Canadian feminist (1922–2013)

Lola M. Lange (1922-25 December 2013) was a Canadian rural feminist and a member of the Royal Commission on the Status of Women.

== Biography ==
Lange was born and raised in Edmonton, Alberta. She took an interest in music during her childhood, and was both a pianist and an organist as a young adult. In 1943, she married Ottomar Lange and moved to his family farm near Claresholm. The farm's isolation and the lack of a music scene in Claresholm proved to be a culture shock for Lange. Deprived of her favourite pastimes, she took art classes and became involved in rural organizations such as 4-H and the Alberta Farm Wives' Union. She also had three daughters between 1944 and 1953.

In 1967, the Bank of Montreal awarded Lange a grant to study the effects of continuing education on farmers. Her research and her work with rural groups drew the attention of the Canadian government during the formation of the Royal Commission on the Status of Women, and she joined the commission to represent the interests of rural women. According to Lange, she was invited to join the commission through a surprise call to her home from Prime Minister Lester B. Pearson. Lange initially committed to serve one year on the commission, but ultimately served for four years. The commission listened to the testimony and concerns of women at hearings across Canada; at Lange's urging, they also set up a telephone line for women too isolated or busy to attend the hearings. Despite the occasionally adverse responses to their effort - at one hearing, a male audience member suggested that women who smoked should be shot, likely alluding to Lange's cigarette-smoking habit - the commission collected hundreds of responses from women across Canada. Lange and Florence Bird also travelled to Canada's northern territories to interview indigenous Canadians for the project. The committee distributed a report on its findings in 1970. As no copies of the report were initially available in Alberta or Saskatchewan, Lange lobbied the government to increase its distribution of the report; due to the efforts of her and the other commissioners, nearly 20,000 copies of the report were eventually sold.

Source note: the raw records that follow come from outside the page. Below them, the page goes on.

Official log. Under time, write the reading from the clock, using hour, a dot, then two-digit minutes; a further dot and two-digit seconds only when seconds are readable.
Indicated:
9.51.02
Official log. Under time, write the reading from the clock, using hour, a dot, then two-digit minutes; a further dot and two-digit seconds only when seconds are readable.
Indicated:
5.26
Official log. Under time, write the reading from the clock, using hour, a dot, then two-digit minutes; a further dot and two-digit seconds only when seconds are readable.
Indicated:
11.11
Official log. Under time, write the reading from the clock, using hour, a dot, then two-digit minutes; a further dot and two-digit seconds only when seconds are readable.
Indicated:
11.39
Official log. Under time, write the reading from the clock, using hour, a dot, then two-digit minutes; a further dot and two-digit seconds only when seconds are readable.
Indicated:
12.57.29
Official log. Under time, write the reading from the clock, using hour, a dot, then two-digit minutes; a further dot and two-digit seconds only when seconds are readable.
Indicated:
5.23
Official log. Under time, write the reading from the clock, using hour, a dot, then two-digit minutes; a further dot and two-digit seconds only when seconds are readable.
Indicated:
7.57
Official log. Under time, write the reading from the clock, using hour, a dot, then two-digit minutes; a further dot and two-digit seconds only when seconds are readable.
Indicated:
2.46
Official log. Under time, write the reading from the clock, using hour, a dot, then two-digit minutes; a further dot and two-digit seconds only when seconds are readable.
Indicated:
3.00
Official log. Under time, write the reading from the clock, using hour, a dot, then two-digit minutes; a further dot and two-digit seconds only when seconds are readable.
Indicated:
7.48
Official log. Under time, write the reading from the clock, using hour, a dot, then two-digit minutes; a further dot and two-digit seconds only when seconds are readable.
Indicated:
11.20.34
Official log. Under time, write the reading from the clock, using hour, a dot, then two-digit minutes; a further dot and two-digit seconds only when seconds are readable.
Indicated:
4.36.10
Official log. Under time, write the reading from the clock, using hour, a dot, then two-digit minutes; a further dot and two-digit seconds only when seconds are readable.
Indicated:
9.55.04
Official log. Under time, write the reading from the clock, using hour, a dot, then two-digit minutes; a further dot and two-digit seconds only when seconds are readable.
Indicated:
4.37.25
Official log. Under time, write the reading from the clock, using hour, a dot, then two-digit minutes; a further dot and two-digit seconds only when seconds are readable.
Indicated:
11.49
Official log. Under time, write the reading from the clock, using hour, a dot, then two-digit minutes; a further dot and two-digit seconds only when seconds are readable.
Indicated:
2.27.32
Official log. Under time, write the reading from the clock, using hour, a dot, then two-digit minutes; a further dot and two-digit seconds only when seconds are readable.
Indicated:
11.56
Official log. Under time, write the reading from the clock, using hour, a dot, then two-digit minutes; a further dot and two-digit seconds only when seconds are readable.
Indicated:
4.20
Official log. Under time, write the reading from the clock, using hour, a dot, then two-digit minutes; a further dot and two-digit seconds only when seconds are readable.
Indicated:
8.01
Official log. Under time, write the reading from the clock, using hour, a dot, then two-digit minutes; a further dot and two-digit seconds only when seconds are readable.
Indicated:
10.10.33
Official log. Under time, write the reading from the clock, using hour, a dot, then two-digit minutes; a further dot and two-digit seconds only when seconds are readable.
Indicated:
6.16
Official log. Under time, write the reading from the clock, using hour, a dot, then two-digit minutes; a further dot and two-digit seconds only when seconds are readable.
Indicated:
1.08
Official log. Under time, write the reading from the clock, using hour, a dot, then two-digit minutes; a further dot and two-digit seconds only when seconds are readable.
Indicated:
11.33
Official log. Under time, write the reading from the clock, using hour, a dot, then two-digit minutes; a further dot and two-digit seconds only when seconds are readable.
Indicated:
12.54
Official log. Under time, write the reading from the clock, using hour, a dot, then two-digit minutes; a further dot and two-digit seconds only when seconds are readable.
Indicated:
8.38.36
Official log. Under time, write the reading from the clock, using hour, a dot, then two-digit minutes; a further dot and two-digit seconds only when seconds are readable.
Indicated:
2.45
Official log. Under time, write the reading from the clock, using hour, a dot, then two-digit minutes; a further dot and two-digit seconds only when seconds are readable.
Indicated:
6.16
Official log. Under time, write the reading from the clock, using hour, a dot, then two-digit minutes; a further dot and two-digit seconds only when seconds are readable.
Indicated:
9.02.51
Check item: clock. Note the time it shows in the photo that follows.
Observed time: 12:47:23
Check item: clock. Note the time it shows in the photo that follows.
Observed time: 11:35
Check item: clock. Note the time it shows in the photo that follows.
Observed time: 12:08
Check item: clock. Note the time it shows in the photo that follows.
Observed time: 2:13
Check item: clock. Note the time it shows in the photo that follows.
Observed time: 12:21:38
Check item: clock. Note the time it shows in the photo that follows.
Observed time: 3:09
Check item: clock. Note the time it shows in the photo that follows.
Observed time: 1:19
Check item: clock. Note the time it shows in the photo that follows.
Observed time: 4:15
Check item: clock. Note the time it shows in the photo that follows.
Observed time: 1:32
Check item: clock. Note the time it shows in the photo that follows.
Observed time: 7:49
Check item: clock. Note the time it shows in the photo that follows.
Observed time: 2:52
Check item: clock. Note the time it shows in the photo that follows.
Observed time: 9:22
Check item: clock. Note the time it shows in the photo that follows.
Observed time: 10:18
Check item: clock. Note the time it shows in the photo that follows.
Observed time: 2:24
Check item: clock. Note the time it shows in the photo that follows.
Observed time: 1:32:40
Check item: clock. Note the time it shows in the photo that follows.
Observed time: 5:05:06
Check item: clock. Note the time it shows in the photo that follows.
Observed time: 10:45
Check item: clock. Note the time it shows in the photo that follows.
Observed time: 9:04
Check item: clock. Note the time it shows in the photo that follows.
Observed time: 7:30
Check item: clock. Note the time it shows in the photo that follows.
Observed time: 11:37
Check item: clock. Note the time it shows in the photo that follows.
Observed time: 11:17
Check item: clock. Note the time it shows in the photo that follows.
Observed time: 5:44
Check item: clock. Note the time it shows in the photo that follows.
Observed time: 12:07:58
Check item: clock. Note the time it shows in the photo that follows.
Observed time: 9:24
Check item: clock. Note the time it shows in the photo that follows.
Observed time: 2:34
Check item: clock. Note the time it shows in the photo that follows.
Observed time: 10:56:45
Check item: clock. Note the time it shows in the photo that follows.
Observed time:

Lange later concluded that her role on the commission had helped her develop an identity as a woman, rather than just as a wife or a mother. Her time away from home had a negative effect on her marriage, and she divorced her husband and took a job of her own shortly after returning to Alberta. According to her daughter Nadine, she did not talk about her time on the commission later in her life, which Nadine attributed to the custom of her generation.